- Born: Shelly Moore September 18, 1978 (age 47) Jacksonville, Florida, U.S.
- Height: 5 ft 8 in (1.73 m)
- Spouse: Will Bartholomew (m. 1999)
- Children: 3
- Beauty pageant titleholder
- Title: Miss Tennessee Teen USA 1997 Miss Teen USA 1997
- Agency: Greenwood Productions (State Title) Miss Universe Organization (National Title)
- Hair color: Blonde
- Eye color: Blue
- Major competition: Miss Teen USA 1997 (winner)

= Shelly Moore =

American beauty pageant contestant (born 1978)

For other people with similar names, see Shelley Moore (disambiguation)
Shelly Moore (born September 18, 1978) is an American model and beauty queen who won the Miss Teen USA 1997 title.

In 1996, Moore won the Miss Northern Tennessee local title before competing for and winning the Miss Tennessee Teen USA 1997 contest. She went on to represent Tennessee in the Miss Teen USA contest held at South Padre Island, Texas on 20 August 1997. During the final competition Moore won all three areas of competition: evening gown, swimsuit and interview. She was the first delegate from Tennessee to win the Miss Teen USA or Miss USA titles. Her prize package included more than $150,000 of cash and prizes.
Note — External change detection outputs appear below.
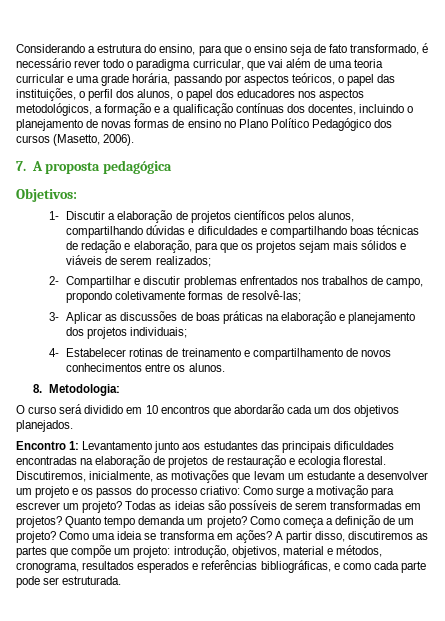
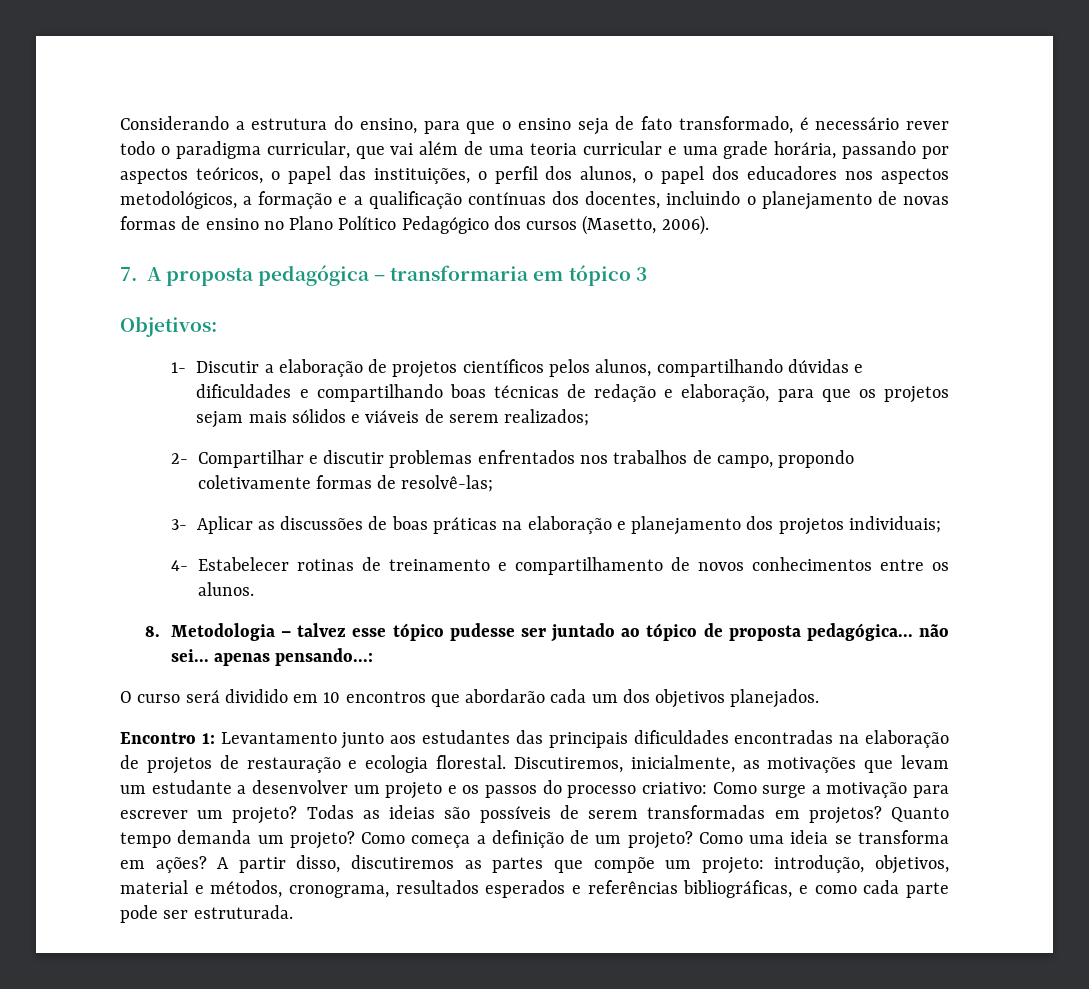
(173, 167) none -> [374,265,647,286] – transformaria em tópico 3
[49,384,121,396] Metodologia: -> [170,623,949,642] [170,648,374,666] Metodologia – talvez esse tópico pudesse ser juntado ao tópico de proposta pedagógica... não sei... apenas pensando...:

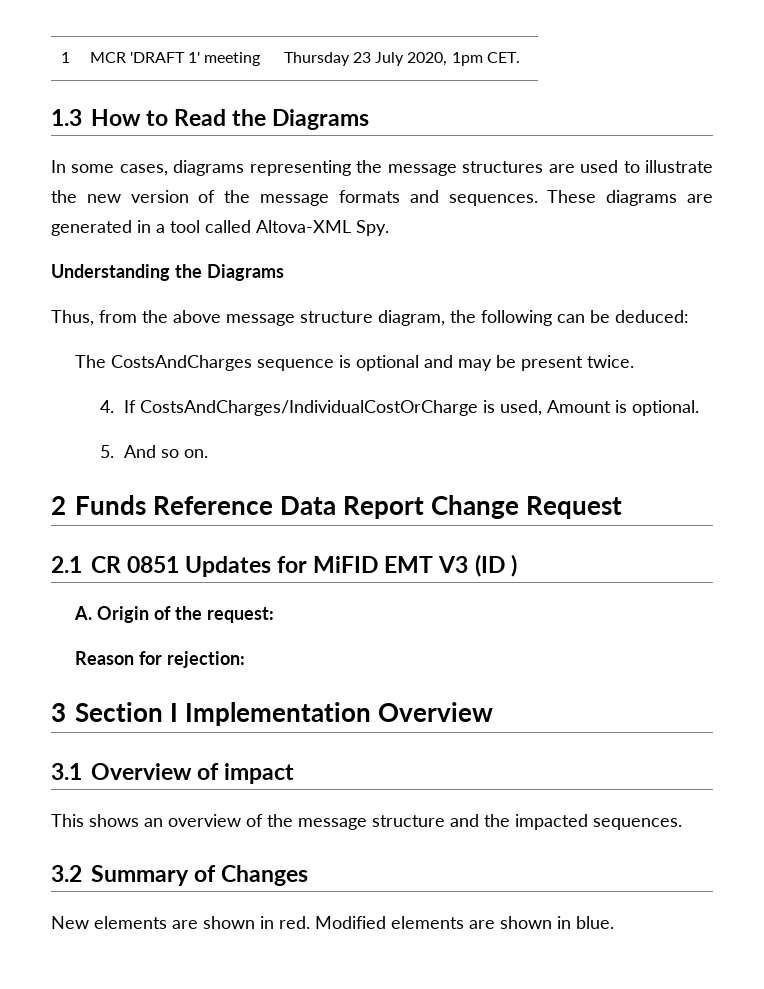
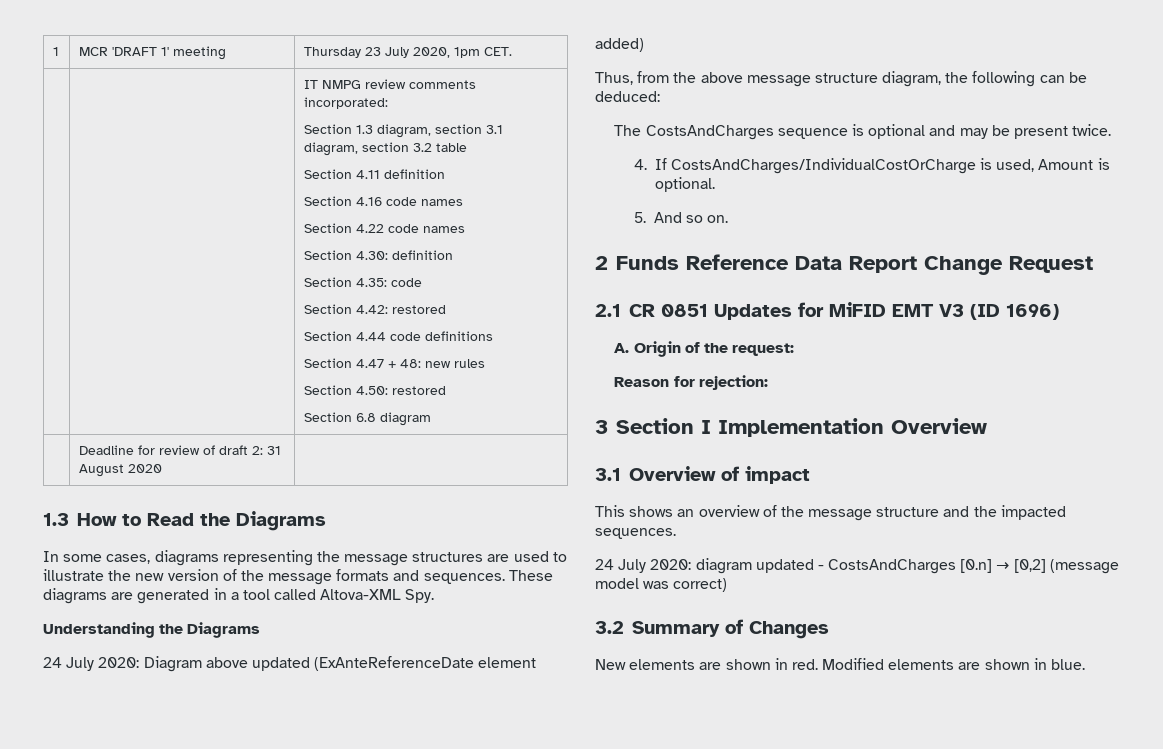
(521, 57) none -> [303,79,476,89] [303,97,388,109] [303,124,503,138] [303,142,467,156] [303,169,445,179] [303,196,463,206] [303,223,465,233] [303,250,453,260] [303,277,422,287] [303,304,446,314] [303,331,493,341] [303,358,485,368] [303,385,446,395] [303,412,431,426] [78,445,281,455] [78,464,162,477] // | | IT NMPG review comments incorporated: // Section 1.3 diagram, section 3.1 diagram, section 3.2 table // Section 4.11 definition // Section 4.16 code names // Section 4.22 code names // Section 4.30: definition // Section 4.35: code // Section 4.42: restored // Section 4.44 code definitions // Section 4.47 + 48: new rules // Section 4.50: restored // Section 6.8 diagram // | Deadline for review of draft 2: 31 August 2020 |
(284, 272) none -> [43,656,537,672] [595,38,644,52] // 24 July 2020: Diagram above updated (ExAnteReferenceDate element added)
[510,554,517,577] ) -> [1005,304,1059,320] 1696)
(682, 824) none -> [595,558,1119,574] [595,578,728,592] // 24 July 2020: diagram updated - CostsAndCharges [0.n] → [0,2] (message model was correct)

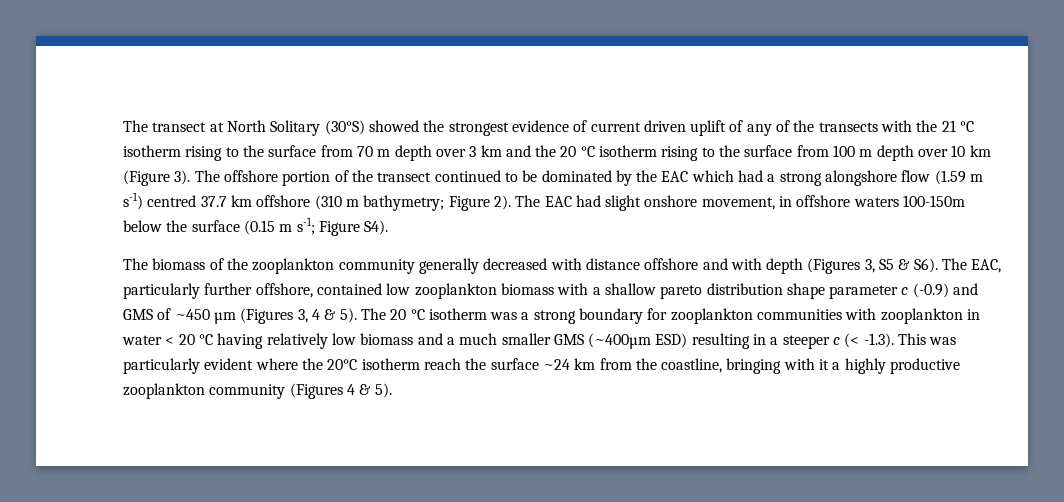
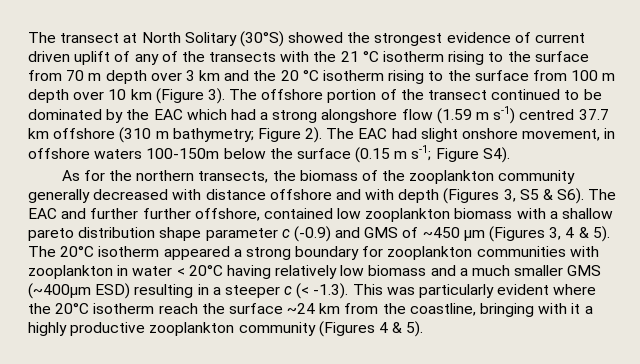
[123,258,148,270] The -> [61,170,296,183] As for the northern transects, the
[971,259,1002,273] [123,283,200,299] EAC, particularly -> [28,208,139,219] EAC and further
[390,308,518,320] 20 °C isotherm was -> [60,246,230,260] 20°C isotherm appeared
[178,334,213,345] 20 °C -> [188,265,223,276] 20°C

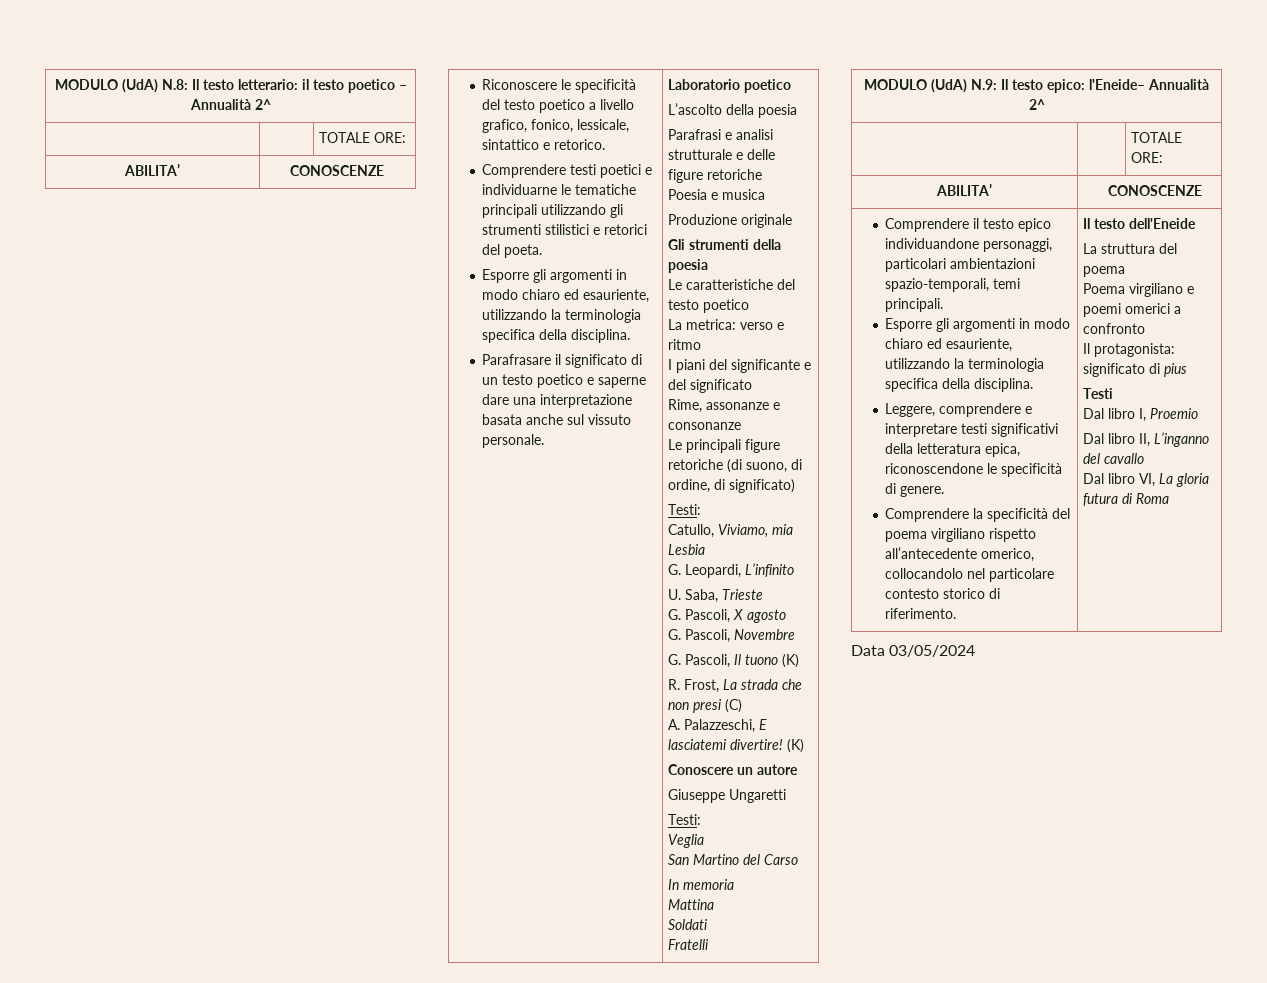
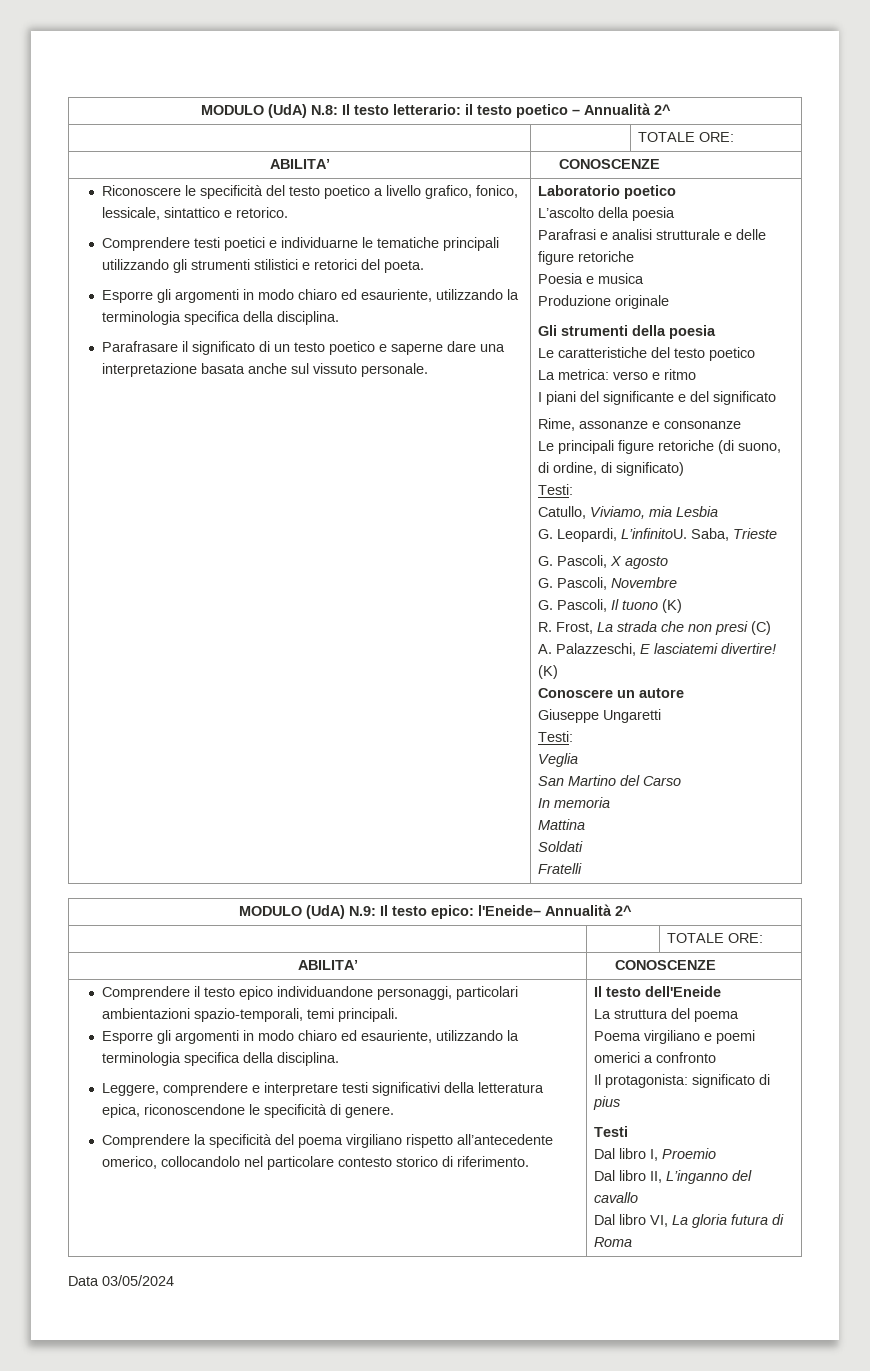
[745,563,795,577] [668,589,682,600] L’infinito // U. -> [620,528,687,539] L’infinitoU.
Moore was born and grew up in Jacksonville, Florida before moving to Knoxville. She graduated from South-Doyle High School in Knoxville in 1997 and studied education at the University of Tennessee, having postponed her freshman year because of her duties as Miss Teen USA.

In May 1999, Moore married college football player Will Bartholomew. Both were twenty years old at the time. The couple later had three children.